Album Review: Harpers – Self Titled LP

Harpers’ debut self-titled album is very deliberate – like a tapestry that weaves together contrasting “colors” to create a greater, more diverse picture.

By Jordan Ottesen

Harpers’ debut self-titled album, released in September 2021, is a refreshing return to the Americana/Folk sound of Provo that led Tyler Glenn and Corey Fox to start the yearly Cowboys and Indies show in 2006. Indeed, it’s hard to listen to this album and not think of artists like Joshua James, Grizzly Goat, The Head & The Heart, and Nathanial Rateliff & The Night Sweats. Sometimes the similarities to Joshua James, in particular, are simply uncanny. 


Despite the similarities, however, Harpers creates a sound that is uniquely their own; one they’ve understandably described as “psychedelic southwestern.” The album is not only drenched in fuzzy guitars and vocal delay effects, but it also exhibits more experimental instrumentation such as the mellotron-esque flute in “Talking Pictures” or the haunting organ in “Listening,” Sprinkle the honky-tonk piano throughout for flavor, and you have the perfect ingredients for a mature Southern Rock sound that rivals any of the big names in the genre.
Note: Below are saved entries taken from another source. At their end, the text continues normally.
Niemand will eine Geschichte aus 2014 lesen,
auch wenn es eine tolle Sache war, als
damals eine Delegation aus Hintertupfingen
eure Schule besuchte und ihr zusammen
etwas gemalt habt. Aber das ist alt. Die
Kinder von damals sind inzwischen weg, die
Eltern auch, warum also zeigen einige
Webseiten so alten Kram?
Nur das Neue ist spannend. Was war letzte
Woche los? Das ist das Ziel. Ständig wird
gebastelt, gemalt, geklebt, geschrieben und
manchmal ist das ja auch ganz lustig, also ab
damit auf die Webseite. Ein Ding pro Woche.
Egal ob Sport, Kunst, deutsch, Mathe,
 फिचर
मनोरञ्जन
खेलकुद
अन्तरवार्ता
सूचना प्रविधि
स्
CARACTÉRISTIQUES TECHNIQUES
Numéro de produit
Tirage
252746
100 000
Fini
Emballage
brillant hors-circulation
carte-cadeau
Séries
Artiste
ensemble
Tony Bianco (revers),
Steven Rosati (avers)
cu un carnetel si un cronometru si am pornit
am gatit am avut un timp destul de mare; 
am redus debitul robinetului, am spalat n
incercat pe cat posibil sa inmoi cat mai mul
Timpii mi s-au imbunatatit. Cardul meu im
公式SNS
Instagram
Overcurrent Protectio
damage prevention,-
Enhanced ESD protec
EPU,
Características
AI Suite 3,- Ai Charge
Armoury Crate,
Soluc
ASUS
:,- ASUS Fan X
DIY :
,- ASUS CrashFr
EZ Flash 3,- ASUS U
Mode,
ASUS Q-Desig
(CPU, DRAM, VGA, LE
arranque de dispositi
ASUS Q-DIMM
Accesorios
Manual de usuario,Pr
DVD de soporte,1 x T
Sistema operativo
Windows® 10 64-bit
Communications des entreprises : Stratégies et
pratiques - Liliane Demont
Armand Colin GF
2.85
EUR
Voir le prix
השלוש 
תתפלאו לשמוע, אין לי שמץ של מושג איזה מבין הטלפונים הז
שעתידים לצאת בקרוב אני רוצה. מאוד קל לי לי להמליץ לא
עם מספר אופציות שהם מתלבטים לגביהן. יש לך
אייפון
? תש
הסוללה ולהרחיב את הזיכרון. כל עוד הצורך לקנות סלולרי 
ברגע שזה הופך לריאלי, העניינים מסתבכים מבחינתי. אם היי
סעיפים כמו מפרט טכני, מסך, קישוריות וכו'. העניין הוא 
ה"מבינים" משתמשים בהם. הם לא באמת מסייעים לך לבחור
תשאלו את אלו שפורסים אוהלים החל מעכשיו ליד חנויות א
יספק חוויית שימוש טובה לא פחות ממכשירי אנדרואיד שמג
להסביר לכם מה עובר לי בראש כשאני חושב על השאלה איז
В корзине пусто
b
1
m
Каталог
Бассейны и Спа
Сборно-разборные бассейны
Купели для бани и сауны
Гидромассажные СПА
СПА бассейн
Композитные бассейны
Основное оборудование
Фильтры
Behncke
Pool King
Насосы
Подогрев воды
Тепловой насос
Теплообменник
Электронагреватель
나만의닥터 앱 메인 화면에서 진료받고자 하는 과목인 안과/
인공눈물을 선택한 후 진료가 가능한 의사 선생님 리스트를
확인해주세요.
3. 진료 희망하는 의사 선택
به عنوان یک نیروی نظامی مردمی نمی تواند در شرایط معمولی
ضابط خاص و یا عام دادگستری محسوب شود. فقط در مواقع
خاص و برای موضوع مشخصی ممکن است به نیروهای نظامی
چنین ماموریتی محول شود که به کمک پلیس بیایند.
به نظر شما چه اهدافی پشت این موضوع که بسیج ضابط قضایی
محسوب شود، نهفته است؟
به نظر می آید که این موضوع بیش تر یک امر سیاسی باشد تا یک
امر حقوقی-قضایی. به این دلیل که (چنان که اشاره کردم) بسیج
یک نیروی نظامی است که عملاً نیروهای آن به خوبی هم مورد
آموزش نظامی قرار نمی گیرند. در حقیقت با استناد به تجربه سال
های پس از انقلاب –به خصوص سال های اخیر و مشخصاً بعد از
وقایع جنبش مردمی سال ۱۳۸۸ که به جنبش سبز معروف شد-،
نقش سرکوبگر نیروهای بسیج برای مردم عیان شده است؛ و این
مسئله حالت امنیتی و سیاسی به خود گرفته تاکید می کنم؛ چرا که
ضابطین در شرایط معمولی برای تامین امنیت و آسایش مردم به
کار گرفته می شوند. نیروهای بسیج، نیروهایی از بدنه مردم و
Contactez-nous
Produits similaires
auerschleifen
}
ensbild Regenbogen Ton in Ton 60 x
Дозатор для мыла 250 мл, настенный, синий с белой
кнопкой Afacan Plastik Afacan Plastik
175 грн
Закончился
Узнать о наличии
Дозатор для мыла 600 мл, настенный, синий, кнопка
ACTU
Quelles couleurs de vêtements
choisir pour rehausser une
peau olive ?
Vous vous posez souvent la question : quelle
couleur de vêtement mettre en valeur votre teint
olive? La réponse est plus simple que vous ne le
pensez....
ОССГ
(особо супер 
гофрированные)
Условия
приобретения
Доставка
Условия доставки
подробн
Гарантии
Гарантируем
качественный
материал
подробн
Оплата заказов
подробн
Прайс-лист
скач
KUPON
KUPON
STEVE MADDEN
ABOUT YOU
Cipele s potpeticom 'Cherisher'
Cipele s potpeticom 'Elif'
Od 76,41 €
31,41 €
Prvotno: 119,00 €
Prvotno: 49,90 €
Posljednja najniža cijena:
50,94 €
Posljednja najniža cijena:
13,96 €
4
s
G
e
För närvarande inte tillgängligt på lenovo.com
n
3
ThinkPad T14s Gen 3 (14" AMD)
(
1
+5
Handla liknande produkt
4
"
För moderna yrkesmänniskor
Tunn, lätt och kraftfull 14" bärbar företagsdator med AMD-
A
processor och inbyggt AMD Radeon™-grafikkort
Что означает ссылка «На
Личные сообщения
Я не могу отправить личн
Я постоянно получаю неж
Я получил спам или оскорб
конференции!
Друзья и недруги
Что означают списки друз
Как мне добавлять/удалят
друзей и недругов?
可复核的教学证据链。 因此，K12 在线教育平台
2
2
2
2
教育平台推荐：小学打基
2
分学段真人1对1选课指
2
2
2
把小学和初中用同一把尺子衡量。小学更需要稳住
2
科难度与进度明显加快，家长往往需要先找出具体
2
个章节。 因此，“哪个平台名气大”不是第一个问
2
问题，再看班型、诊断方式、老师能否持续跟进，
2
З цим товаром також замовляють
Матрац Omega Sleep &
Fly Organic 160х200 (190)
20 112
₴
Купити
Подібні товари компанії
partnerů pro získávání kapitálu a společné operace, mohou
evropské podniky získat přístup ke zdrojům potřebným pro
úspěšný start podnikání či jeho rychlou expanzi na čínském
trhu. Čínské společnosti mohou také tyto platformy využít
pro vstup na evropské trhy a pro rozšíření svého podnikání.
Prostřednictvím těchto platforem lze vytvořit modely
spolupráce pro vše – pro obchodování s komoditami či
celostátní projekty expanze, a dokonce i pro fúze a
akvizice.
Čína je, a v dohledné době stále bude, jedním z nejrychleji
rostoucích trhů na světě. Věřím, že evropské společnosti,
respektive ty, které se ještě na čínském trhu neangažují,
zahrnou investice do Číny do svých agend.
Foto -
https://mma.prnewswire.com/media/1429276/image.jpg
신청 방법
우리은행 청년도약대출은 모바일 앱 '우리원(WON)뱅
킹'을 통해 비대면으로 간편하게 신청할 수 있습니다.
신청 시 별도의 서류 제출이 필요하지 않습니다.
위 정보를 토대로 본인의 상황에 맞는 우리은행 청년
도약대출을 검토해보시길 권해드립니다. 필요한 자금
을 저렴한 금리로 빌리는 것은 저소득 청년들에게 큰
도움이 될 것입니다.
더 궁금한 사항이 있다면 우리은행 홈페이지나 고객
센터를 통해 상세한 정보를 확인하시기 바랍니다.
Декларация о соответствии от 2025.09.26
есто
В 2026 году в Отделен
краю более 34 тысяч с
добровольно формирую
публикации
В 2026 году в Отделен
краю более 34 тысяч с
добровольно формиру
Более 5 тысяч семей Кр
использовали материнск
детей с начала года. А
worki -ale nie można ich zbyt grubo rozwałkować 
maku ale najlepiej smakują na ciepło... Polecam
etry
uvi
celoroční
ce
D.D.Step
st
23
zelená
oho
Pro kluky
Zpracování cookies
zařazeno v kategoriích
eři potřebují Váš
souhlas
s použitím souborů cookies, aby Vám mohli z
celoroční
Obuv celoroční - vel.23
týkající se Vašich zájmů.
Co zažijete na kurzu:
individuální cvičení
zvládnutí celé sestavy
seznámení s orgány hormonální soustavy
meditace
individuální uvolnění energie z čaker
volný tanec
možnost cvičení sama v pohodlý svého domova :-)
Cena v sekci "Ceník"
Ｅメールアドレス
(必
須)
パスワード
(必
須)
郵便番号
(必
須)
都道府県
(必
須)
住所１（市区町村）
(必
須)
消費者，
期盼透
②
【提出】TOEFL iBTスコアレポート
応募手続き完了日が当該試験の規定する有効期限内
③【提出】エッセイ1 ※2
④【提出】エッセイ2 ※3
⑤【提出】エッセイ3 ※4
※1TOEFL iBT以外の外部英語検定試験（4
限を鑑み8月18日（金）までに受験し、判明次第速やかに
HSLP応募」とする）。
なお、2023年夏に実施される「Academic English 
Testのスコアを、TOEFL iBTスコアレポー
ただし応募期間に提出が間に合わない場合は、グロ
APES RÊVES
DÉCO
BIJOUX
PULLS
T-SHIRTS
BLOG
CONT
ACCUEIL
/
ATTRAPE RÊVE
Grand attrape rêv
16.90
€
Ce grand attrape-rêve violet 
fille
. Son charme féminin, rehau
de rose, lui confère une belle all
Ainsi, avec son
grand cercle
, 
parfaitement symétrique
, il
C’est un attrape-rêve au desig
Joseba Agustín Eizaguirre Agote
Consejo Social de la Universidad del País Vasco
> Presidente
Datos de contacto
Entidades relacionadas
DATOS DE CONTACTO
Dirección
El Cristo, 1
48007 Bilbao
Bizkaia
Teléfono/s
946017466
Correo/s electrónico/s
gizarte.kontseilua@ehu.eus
Their instrumentation selection is all very deliberate, like a tapestry that weaves together contrasting “colors” to create a greater, more diverse picture.

Every song on this album is designed to make you feel something, and the emotional spectrum is broad: triumph, despair, admiration, frustration, skepticism, resolution. “By and By,” for example, sings of feeling hopelessly in love with someone while “Listening” seems to be more about a love gone dry. “Static” wrestles with the frustration of how polarizing perspectives and arguments can be. “Shine on Me” holds themes of a heartfelt conversation and pondering trials of faith. No matter the subject, it’s all delivered with genuineness; a feeling that’s only further exemplified by their selection of organic instrumentation and complex, sometimes bluesy, music theory.


Jacob Beck’s vocals are yet another shining element on this album. Tastefully coarse but sincere, his voice, sung through an ever-present delayed reverb effect, perfectly epitomizes the deep emotions portrayed in each song. This, in tandem with the occasional 4 (or more?) part harmonies, makes for a listening experience that truly immerses listeners in the contemplative backwoods environment that bred Harpers’ sound in the first place.

Clark Clifford Photo

Throughout the album, it’s clear the band has heavily prioritized the use of dynamics. In one moment they’re smooth, gentle, and quiet. In the next, they’re descending into a whirlpool of glittering piano arpeggiations blended with explosively crunchy distorted guitars. Indeed, they have no qualms with using massive instrumental breaks to drive their message home. “Static” in particular stands out as a magnificently dynamic and complex piece. What an amazing experience it would be to witness it, and the album as a whole, live.

All things considered, Harpers’ debut self-titled album is a fantastic showcase of the band’s already mature sound. It’s clear they’re composed of musicians who have not only perfected their craft individually but are also practiced in blending it all together for something much greater. Spend some time with this album listening, relistening, and listening again. You’ll be hard-pressed not to fall in love with it.